I have yet to experience a client who would outright ask me to create a model essay to work with.
Clients do sometimes go out of their way to tell me that they intend to use the essay as a guide to help them write their own essays. It always seems like a transparent attempt to protect themselves or just to maintain a façade because they're embarrassed to admit (even to me, a total stranger) that they intend to use the work the way we all know they're really going to use it. Other times, they take a different approach by telling me, in great detail, about being very good students who always do their own work, but that they're dealing with major life challenges, such as diseases or tragedies in their families. I usually respond that they don't have to justify anything to me and that I'm grateful for their patronage and that I need them as much as they need me because this is how I earn a living.

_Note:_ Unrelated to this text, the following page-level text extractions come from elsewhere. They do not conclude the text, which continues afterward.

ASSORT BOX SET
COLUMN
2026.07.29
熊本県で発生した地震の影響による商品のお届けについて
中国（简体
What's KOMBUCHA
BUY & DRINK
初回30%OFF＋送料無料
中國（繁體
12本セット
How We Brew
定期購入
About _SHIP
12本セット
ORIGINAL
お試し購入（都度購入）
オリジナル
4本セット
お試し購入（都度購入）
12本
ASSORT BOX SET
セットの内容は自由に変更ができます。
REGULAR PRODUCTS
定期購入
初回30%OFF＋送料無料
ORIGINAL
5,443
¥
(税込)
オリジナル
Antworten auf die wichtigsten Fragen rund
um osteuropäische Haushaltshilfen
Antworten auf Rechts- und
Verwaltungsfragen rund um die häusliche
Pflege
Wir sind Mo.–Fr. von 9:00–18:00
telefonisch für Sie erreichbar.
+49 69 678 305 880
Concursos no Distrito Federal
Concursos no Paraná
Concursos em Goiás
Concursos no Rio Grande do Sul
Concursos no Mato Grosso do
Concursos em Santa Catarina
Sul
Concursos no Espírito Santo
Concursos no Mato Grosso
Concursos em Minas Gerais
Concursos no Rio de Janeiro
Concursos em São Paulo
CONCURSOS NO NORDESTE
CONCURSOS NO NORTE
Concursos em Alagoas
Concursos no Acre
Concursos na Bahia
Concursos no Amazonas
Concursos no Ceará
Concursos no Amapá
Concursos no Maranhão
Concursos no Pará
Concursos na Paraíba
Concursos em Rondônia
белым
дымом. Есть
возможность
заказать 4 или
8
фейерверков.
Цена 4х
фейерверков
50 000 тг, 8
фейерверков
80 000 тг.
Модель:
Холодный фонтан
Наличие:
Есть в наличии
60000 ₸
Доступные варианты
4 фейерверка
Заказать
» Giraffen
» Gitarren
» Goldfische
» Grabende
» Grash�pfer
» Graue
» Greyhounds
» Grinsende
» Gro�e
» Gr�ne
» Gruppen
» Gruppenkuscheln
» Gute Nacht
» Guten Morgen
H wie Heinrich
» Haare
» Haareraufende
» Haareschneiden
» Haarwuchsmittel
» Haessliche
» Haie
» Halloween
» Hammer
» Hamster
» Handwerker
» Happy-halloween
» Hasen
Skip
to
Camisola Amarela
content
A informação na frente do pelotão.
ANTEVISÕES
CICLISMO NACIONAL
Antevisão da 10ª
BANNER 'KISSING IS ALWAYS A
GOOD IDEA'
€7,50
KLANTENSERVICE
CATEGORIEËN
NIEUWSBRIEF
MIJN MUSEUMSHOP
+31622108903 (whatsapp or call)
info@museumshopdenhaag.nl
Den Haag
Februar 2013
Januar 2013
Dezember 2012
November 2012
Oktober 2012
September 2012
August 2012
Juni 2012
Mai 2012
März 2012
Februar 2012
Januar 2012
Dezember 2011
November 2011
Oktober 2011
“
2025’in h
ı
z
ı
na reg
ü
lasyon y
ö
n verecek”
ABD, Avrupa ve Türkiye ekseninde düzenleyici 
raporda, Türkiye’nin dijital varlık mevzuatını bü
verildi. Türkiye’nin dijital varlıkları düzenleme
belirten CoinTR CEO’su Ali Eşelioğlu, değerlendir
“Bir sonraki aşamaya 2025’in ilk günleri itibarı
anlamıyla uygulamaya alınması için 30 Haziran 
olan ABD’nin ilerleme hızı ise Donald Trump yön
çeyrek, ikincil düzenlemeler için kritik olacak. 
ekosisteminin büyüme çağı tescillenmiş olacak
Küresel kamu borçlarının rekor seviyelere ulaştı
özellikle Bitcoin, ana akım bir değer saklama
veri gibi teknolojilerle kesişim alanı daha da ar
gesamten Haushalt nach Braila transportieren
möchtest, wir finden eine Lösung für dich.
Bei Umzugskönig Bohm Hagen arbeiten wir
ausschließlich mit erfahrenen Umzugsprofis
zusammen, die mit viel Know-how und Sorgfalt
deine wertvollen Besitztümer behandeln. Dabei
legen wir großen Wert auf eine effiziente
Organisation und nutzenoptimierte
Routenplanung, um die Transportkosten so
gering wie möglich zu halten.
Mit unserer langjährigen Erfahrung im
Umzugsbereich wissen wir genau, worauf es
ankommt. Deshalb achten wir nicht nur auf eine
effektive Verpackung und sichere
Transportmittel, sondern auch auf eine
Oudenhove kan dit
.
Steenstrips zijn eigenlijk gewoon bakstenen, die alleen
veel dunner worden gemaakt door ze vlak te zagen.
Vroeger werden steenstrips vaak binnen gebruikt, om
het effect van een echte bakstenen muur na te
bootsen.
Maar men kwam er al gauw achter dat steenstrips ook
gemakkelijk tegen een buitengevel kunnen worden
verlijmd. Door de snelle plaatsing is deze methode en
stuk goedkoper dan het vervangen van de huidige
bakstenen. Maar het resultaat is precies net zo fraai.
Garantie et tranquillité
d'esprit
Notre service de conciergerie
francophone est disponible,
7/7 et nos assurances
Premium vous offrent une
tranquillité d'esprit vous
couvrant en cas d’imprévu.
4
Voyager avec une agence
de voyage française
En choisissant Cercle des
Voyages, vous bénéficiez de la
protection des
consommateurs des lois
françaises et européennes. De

The other reason that I don't think many of them use the product to help them develop as writers is that I'm often astonished at how much they're willing to pay for the simplest of rush projects, such as responses to forum posts of their classmates or basic essays for Composition I courses, such as whether they think an online education is as good as a traditional college experience, or what their most pleasant experience was. Sometimes, they even order projects consisting of writing a business letter or an email. It does happen that clients order projects to learn how to write, but incredibly rarely. One of my favorite current clients actually orders essays that aren't even assigned because he's really trying to learn how to write; and I can tell that this is true by the nature of those projects and because he also orders many projects that are assigned without any embarrassment. He's even ordered 2,000-word essays asking me to write about
how I researched and wrote his previous project, just to help him understand. Another runs two businesses and really knows his stuff, but can't afford to stay up all night writing these things instead of getting some sleep. I've also had a Harvard-trained practicing surgeon who was going to law school and (understandably) didn't have the time to write his law school projects. (This was also the first time I realized that law schools now assign much more writing than they used to: when I was in law school, the only writing I did besides one exam at the end of every course were a few projects in two Legal Writing courses and one major thesis on a topic of my choice.) However, these types of clients represent (literally) less than 1% of my clientele over the last 10 years.